Gaining Weight with Age Takes a Toll

Gaining weight with age is more typical than not and many people age 65 or over are not concerned with this additional weight. Previous scientific studies indicated that elevated Body Mass Index (BMI)) at retirement age and older did not affect a person’s lifespan, and some studies found elevated BMI may even extend it. The earlier studies, however, may have been flawed. In a new study, Ryan Masters and colleagues have found that the death risk for Americans with obesity increases with age.

This study in the American Journal of Epidemiology challenges previous studies that found that the association between obesity and mortality risk weakens with age. The researchers used statistical models in this research to examine how age affects the relationship between obesity and death risk. They made use of a series of Cox regression analysis models in data from 19 cross-sectional, nationally representative waves of the U.S. National Health Interview Survey (1986–2004). They then joined that data to the National Death Index through 2006 to analyze age patterns in the obesity-mortality association between ages 25 and 100 years. They found the obesity-mortality relationship is estimated to grow stronger with age.

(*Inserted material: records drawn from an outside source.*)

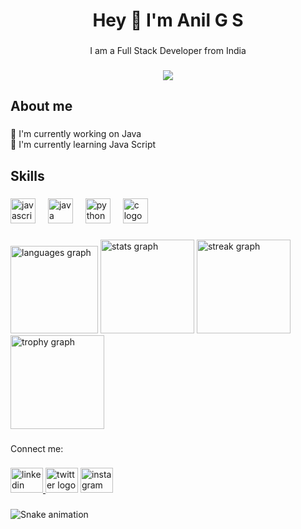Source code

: <h1 align="center">Hey 👋 I'm Anil G S</h1>

###

<p align="center">I am a Full Stack Developer from India</p>

###

<div align="center">
  <img src="https://visitor-badge.laobi.icu/badge?page_id=Anilgsannalingappanavar.Anilgsannalingappanavar&"  />
</div>

###

<h2 align="left">About me</h2>

###

<p align="left">🔭 I'm currently working on Java<br> 🌱 I'm currently learning Java Script</p>

###

<h2 align="left">Skills</h2>

###

<div align="left">
  <img src="https://cdn.jsdelivr.net/gh/devicons/devicon/icons/javascript/javascript-original.svg" height="40" alt="javascript logo"  />
  <img width="12" />
  <img src="https://cdn.jsdelivr.net/gh/devicons/devicon/icons/java/java-original.svg" height="40" alt="java logo"  />
  <img width="12" />
  <img src="https://cdn.jsdelivr.net/gh/devicons/devicon/icons/python/python-original.svg" height="40" alt="python logo"  />
  <img width="12" />
  <img src="https://cdn.jsdelivr.net/gh/devicons/devicon/icons/c/c-original.svg" height="40" alt="c logo"  />
</div>

###

<div align="left">
  <img src="https://github-readme-stats.vercel.app/api/top-langs?username=Anilgsannalingappanavar&locale=en&hide_title=false&layout=compact&card_width=320&langs_count=20&theme=dark&hide_border=false&order=2" height="140" alt="languages graph"  />
  <img src="https://github-readme-stats.vercel.app/api?username=Anilgsannalingappanavar&hide_title=false&hide_rank=false&show_icons=true&include_all_commits=true&count_private=true&disable_animations=false&theme=dark&locale=en&hide_border=false&order=1" height="150" alt="stats graph"  />
  <img src="https://streak-stats.demolab.com?user=Anilgsannalingappanavar&locale=en&mode=daily&theme=dark&hide_border=false&border_radius=10&order=3" height="150" alt="streak graph"  />
  <img src="https://github-profile-trophy.vercel.app?username=Anilgsannalingappanavar&theme=dark_lover&column=-1&row=1&margin-w=10&margin-h=33&no-bg=false&no-frame=false&order=4" height="150" alt="trophy graph"  />
</div>

###

<p align="left">Connect me:</p>

###

<div align="left">
  <a href="https://www.linkedin.com/in/anil-g-sannalingappanavar-561103335?utm_source=share&utm_campaign=share_via&utm_content=profile&utm_medium=android_app" target="_blank">
    <img src="https://raw.githubusercontent.com/maurodesouza/profile-readme-generator/master/src/assets/icons/social/linkedin/default.svg" width="52" height="40" alt="linkedin logo"  />
  </a>
  <img src="https://raw.githubusercontent.com/maurodesouza/profile-readme-generator/master/src/assets/icons/social/twitter/default.svg" width="52" height="40" alt="twitter logo"  />
  <img src="https://raw.githubusercontent.com/maurodesouza/profile-readme-generator/master/src/assets/icons/social/instagram/default.svg" width="52" height="40" alt="instagram logo"  />
</div>

###

<img src="https://raw.githubusercontent.com/Anilgsannalingappanavar/Anilgsannalingappanavar/output/snake.svg" alt="Snake animation" />

###
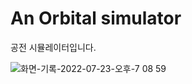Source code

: # An Orbital simulator

공전 시뮬레이터입니다.

![화면-기록-2022-07-23-오후-7 08 59](https://user-images.githubusercontent.com/60500649/180600834-00d7231f-1101-45b2-bed1-6f6e583e8509.gif)
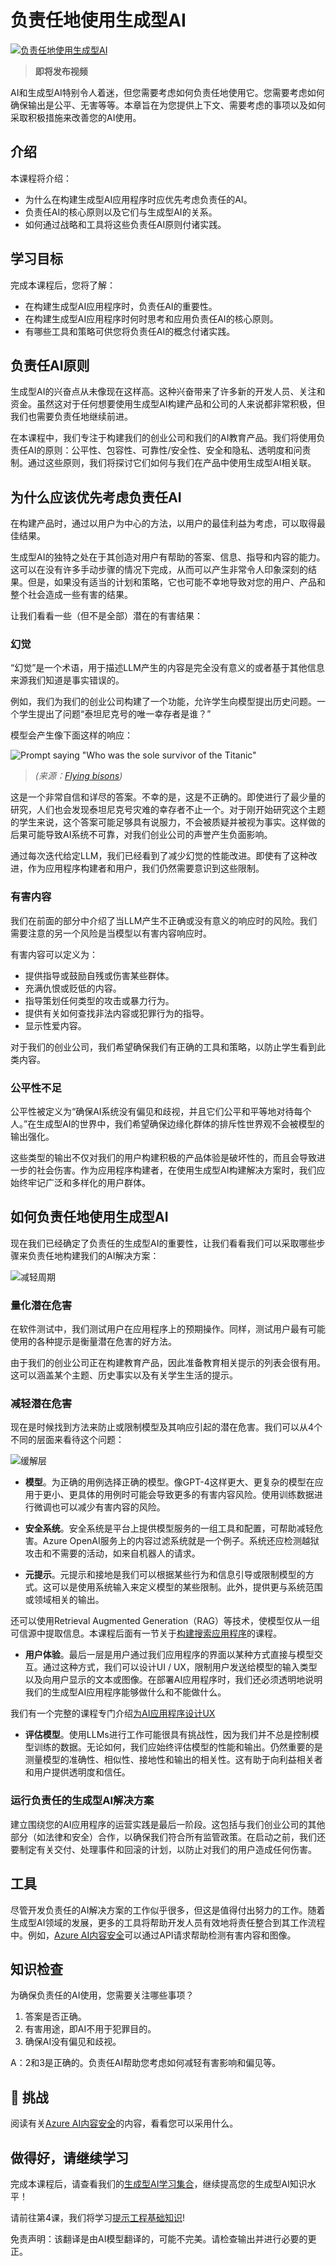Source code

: # 负责任地使用生成型AI

[![负责任地使用生成型AI](../../../translated_images/03-lesson-banner.6a8c4abb72a8ad1ae6d614bacb915198cb0e1cecbd6951c814d8ae903180ccbd.zh.png)]() 

> **即将发布视频**

AI和生成型AI特别令人着迷，但您需要考虑如何负责任地使用它。您需要考虑如何确保输出是公平、无害等等。本章旨在为您提供上下文、需要考虑的事项以及如何采取积极措施来改善您的AI使用。

## 介绍

本课程将介绍：

- 为什么在构建生成型AI应用程序时应优先考虑负责任的AI。
- 负责任AI的核心原则以及它们与生成型AI的关系。
- 如何通过战略和工具将这些负责任AI原则付诸实践。

## 学习目标

完成本课程后，您将了解：

- 在构建生成型AI应用程序时，负责任AI的重要性。
- 在构建生成型AI应用程序时何时思考和应用负责任AI的核心原则。
- 有哪些工具和策略可供您将负责任AI的概念付诸实践。

## 负责任AI原则

生成型AI的兴奋点从未像现在这样高。这种兴奋带来了许多新的开发人员、关注和资金。虽然这对于任何想要使用生成型AI构建产品和公司的人来说都非常积极，但我们也需要负责任地继续前进。

在本课程中，我们专注于构建我们的创业公司和我们的AI教育产品。我们将使用负责任AI的原则：公平性、包容性、可靠性/安全性、安全和隐私、透明度和问责制。通过这些原则，我们将探讨它们如何与我们在产品中使用生成型AI相关联。

## 为什么应该优先考虑负责任AI

在构建产品时，通过以用户为中心的方法，以用户的最佳利益为考虑，可以取得最佳结果。

生成型AI的独特之处在于其创造对用户有帮助的答案、信息、指导和内容的能力。这可以在没有许多手动步骤的情况下完成，从而可以产生非常令人印象深刻的结果。但是，如果没有适当的计划和策略，它也可能不幸地导致对您的用户、产品和整个社会造成一些有害的结果。

让我们看看一些（但不是全部）潜在的有害结果：

### 幻觉

“幻觉”是一个术语，用于描述LLM产生的内容是完全没有意义的或者基于其他信息来源我们知道是事实错误的。

例如，我们为我们的创业公司构建了一个功能，允许学生向模型提出历史问题。一个学生提出了问题“泰坦尼克号的唯一幸存者是谁？”

模型会产生像下面这样的响应：

![Prompt saying "Who was the sole survivor of the Titanic"](../../../translated_images/ChatGPT-titanic-survivor-prompt.bae2f592150a472a5172d06e59b4742782710dc8933e3ca1f1b20f155887dbca.zh.webp)

> *(来源：[Flying bisons](https://flyingbisons.com?WT.mc_id=academic-105485-koreyst))*

这是一个非常自信和详尽的答案。不幸的是，这是不正确的。即使进行了最少量的研究，人们也会发现泰坦尼克号灾难的幸存者不止一个。对于刚开始研究这个主题的学生来说，这个答案可能足够具有说服力，不会被质疑并被视为事实。这样做的后果可能导致AI系统不可靠，对我们创业公司的声誉产生负面影响。

通过每次迭代给定LLM，我们已经看到了减少幻觉的性能改进。即使有了这种改进，作为应用程序构建者和用户，我们仍然需要意识到这些限制。

### 有害内容

我们在前面的部分中介绍了当LLM产生不正确或没有意义的响应时的风险。我们需要注意的另一个风险是当模型以有害内容响应时。

有害内容可以定义为：

- 提供指导或鼓励自残或伤害某些群体。
- 充满仇恨或贬低的内容。
- 指导策划任何类型的攻击或暴力行为。
- 提供有关如何查找非法内容或犯罪行为的指导。
- 显示性爱内容。

对于我们的创业公司，我们希望确保我们有正确的工具和策略，以防止学生看到此类内容。

### 公平性不足

公平性被定义为“确保AI系统没有偏见和歧视，并且它们公平和平等地对待每个人。”在生成型AI的世界中，我们希望确保边缘化群体的排斥性世界观不会被模型的输出强化。

这些类型的输出不仅对我们的用户构建积极的产品体验是破坏性的，而且会导致进一步的社会伤害。作为应用程序构建者，在使用生成型AI构建解决方案时，我们应始终牢记广泛和多样化的用户群体。

## 如何负责任地使用生成型AI

现在我们已经确定了负责任的生成型AI的重要性，让我们看看我们可以采取哪些步骤来负责任地构建我们的AI解决方案：

![减轻周期](../../../translated_images/mitigate-cycle.b1882a83eedf881a929915d642ac7f6d07abb42de410724a730cca071c7c46ea.zh.png)

### 量化潜在危害

在软件测试中，我们测试用户在应用程序上的预期操作。同样，测试用户最有可能使用的各种提示是衡量潜在危害的好方法。

由于我们的创业公司正在构建教育产品，因此准备教育相关提示的列表会很有用。这可以涵盖某个主题、历史事实以及有关学生生活的提示。

### 减轻潜在危害

现在是时候找到方法来防止或限制模型及其响应引起的潜在危害。我们可以从4个不同的层面来看待这个问题：

![缓解层](../../../translated_images/mitigation-layers.5e2c77a3d9f8a897b45f08e5c2c5d2c7a71f9e833e34249230cf9c0d90f669d4.zh.png)

- **模型**。为正确的用例选择正确的模型。像GPT-4这样更大、更复杂的模型在应用于更小、更具体的用例时可能会导致更多的有害内容风险。使用训练数据进行微调也可以减少有害内容的风险。

- **安全系统**。安全系统是平台上提供模型服务的一组工具和配置，可帮助减轻危害。Azure OpenAI服务上的内容过滤系统就是一个例子。系统还应检测越狱攻击和不需要的活动，如来自机器人的请求。

- **元提示**。元提示和接地是我们可以根据某些行为和信息引导或限制模型的方式。这可以是使用系统输入来定义模型的某些限制。此外，提供更与系统范围或领域相关的输出。

 还可以使用Retrieval Augmented Generation（RAG）等技术，使模型仅从一组可信源中提取信息。本课程后面有一节关于[构建搜索应用程序](../08-building-search-applications/README.md?WT.mc_id=academic-105485-koreyst)的课程。

- **用户体验**。最后一层是用户通过我们应用程序的界面以某种方式直接与模型交互。通过这种方式，我们可以设计UI / UX，限制用户发送给模型的输入类型以及向用户显示的文本或图像。在部署AI应用程序时，我们还必须透明地说明我们的生成型AI应用程序能够做什么和不能做什么。

我们有一个完整的课程专门介绍[为AI应用程序设计UX](../12-designing-ux-for-ai-applications/README.md?WT.mc_id=academic-105485-koreyst)

- **评估模型**。使用LLMs进行工作可能很具有挑战性，因为我们并不总是控制模型训练的数据。无论如何，我们应始终评估模型的性能和输出。仍然重要的是测量模型的准确性、相似性、接地性和输出的相关性。这有助于向利益相关者和用户提供透明度和信任。

### 运行负责任的生成型AI解决方案

建立围绕您的AI应用程序的运营实践是最后一阶段。这包括与我们创业公司的其他部分（如法律和安全）合作，以确保我们符合所有监管政策。在启动之前，我们还要制定有关交付、处理事件和回滚的计划，以防止对我们的用户造成任何伤害。

## 工具

尽管开发负责任的AI解决方案的工作似乎很多，但这是值得付出努力的工作。随着生成型AI领域的发展，更多的工具将帮助开发人员有效地将责任整合到其工作流程中。例如，[Azure AI内容安全](https://learn.microsoft.com/azure/ai-services/content-safety/overview?WT.mc_id=academic-105485-koreyst )可以通过API请求帮助检测有害内容和图像。

## 知识检查

为确保负责任的AI使用，您需要关注哪些事项？

1. 答案是否正确。
1. 有害用途，即AI不用于犯罪目的。
1. 确保AI没有偏见和歧视。

A：2和3是正确的。负责任AI帮助您考虑如何减轻有害影响和偏见等。

## 🚀 挑战

阅读有关[Azure AI内容安全](https://learn.microsoft.com/azure/ai-services/content-safety/overview?WT.mc_id=academic-105485-koreyst)的内容，看看您可以采用什么。

## 做得好，请继续学习

完成本课程后，请查看我们的[生成型AI学习集合](https://aka.ms/genai-collection?WT.mc_id=academic-105485-koreyst)，继续提高您的生成型AI知识水平！

请前往第4课，我们将学习[提示工程基础知识](../04-prompt-engineering-fundamentals/README.md?WT.mc_id=academic-105485-koreyst)!


免责声明：该翻译是由AI模型翻译的，可能不完美。请检查输出并进行必要的更正。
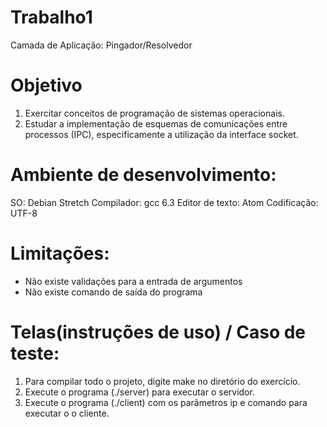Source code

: # Trabalho1
Camada de Aplicação: Pingador/Resolvedor

# Objetivo
1) Exercitar conceitos de programação de sistemas operacionais.
2) Estudar a implementação de esquemas de comunicações entre processos (IPC), especificamente
a utilização da interface socket.

# Ambiente de desenvolvimento:

SO: Debian Stretch
Compilador: gcc 6.3
Editor de texto: Atom
Codificação: UTF-8

# Limitações:
- Não existe validações para a entrada de argumentos
- Não existe comando de saída do programa

# Telas(instruções de uso) / Caso de teste:

1. Para compilar todo o projeto, digite make no diretório do exercício.
2. Execute o programa (./server) para executar o servidor.
3. Execute o programa (./client) com os parâmetros ip e comando para executar o o cliente.
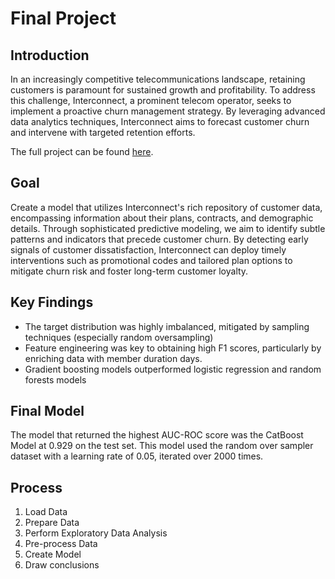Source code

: # Final Project

## Introduction

In an increasingly competitive telecommunications landscape, retaining customers is paramount for sustained growth and profitability. To address this challenge, Interconnect, a prominent telecom operator, seeks to implement a proactive churn management strategy. By leveraging advanced data analytics techniques, Interconnect aims to forecast customer churn and intervene with targeted retention efforts.

The full project can be found [here](final_project.ipynb).

## Goal

Create a model that utilizes Interconnect's rich repository of customer data, encompassing information about their plans, contracts, and demographic details. Through sophisticated predictive modeling, we aim to identify subtle patterns and indicators that precede customer churn. By detecting early signals of customer dissatisfaction, Interconnect can deploy timely interventions such as promotional codes and tailored plan options to mitigate churn risk and foster long-term customer loyalty. 

## Key Findings

- The target distribution was highly imbalanced, mitigated by sampling techniques (especially random oversampling)
- Feature engineering was key to obtaining high F1 scores, particularly by enriching data with member duration days.
- Gradient boosting models outperformed logistic regression and random forests models

## Final Model

The model that returned the highest AUC-ROC score was the CatBoost Model at 0.929 on the test set. This model used the random over sampler dataset with a learning rate of 0.05, iterated over 2000 times. 

## Process

1. Load Data
2. Prepare Data
3. Perform Exploratory Data Analysis
4. Pre-process Data
5. Create Model
6. Draw conclusions


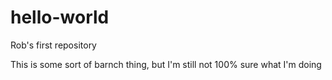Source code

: # hello-world

Rob's first repository

This is some sort of barnch thing, but I'm still not 100% sure what I'm doing
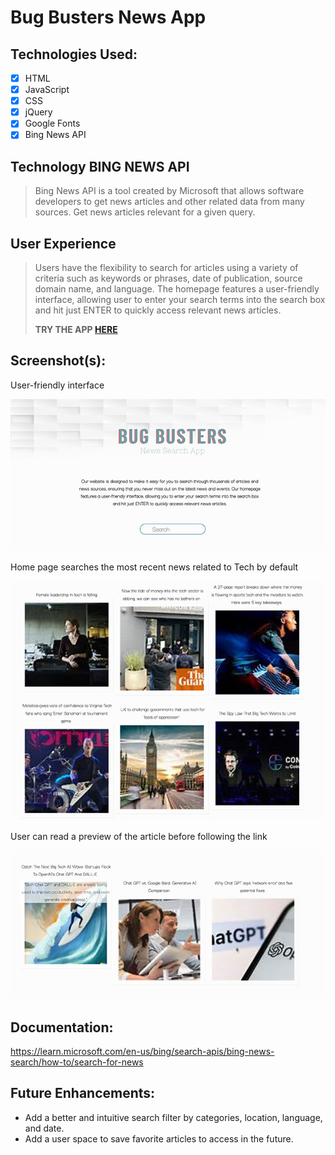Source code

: 
# Bug Busters News App

## Technologies Used: 

- [x] HTML
- [x] JavaScript 
- [x] CSS
- [x] jQuery
- [x] Google Fonts
- [x] Bing News API 

## Technology BING NEWS API
>Bing News API is a tool created by Microsoft that allows software developers to get news articles and other related data from many sources. 
Get news articles relevant for a given query.

 

## User Experience

>Users have the flexibility to search for articles using a variety of criteria such as keywords or phrases, date of publication, source domain name, and language. The homepage features a user-friendly interface, allowing user to enter your search terms into the search box and hit just ENTER to quickly access relevant news articles.
>
>**TRY THE APP [HERE](https://julianavalenti.github.io/project_1/)** 






## Screenshot(s): 

User-friendly interface

![screenshot1](/screenshot.jpg)

Home page searches the most recent news related to Tech by default

![screenshot2](/screenshot2.jpg)

User can read a preview of the article before following the link

![screenshot3](/screenshot3.jpg)

## Documentation:

https://learn.microsoft.com/en-us/bing/search-apis/bing-news-search/how-to/search-for-news

## Future Enhancements: 

- Add a better and intuitive search filter by categories, location, language, and date.
- Add a user space to save favorite articles to access in the future.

What was wrong with earlier studies if the results from this new analysis are correct? The researchers noted that the previous studies using data from the National Health Interview Survey may have been biased because the survey did not include individuals who were in an institution such as a hospital, an assisted-living center, or nursing home, thus leaving out a large population of not-so-well-off seniors. The survey data likely included information on healthy seniors. It also may have been skewed because many people with obesity fail to live to age 65.

The study examined data from nearly 800,000 adults between 1986 and 2004 and found the risk for death from obesity climbed with age. The researchers compared the survival of respondents with a normal or overweight BMI to respondents with obesity. They found that respondents with higher BMI had a higher mortality risk, with extreme obesity having the greatest mortality risk. Individuals with a BMI over 40 resulted in men’s mortality risk at 65+ years increasing 2.6 to 3.6 times, and women’s mortality risk increasing by 2.6 to 2.8 times.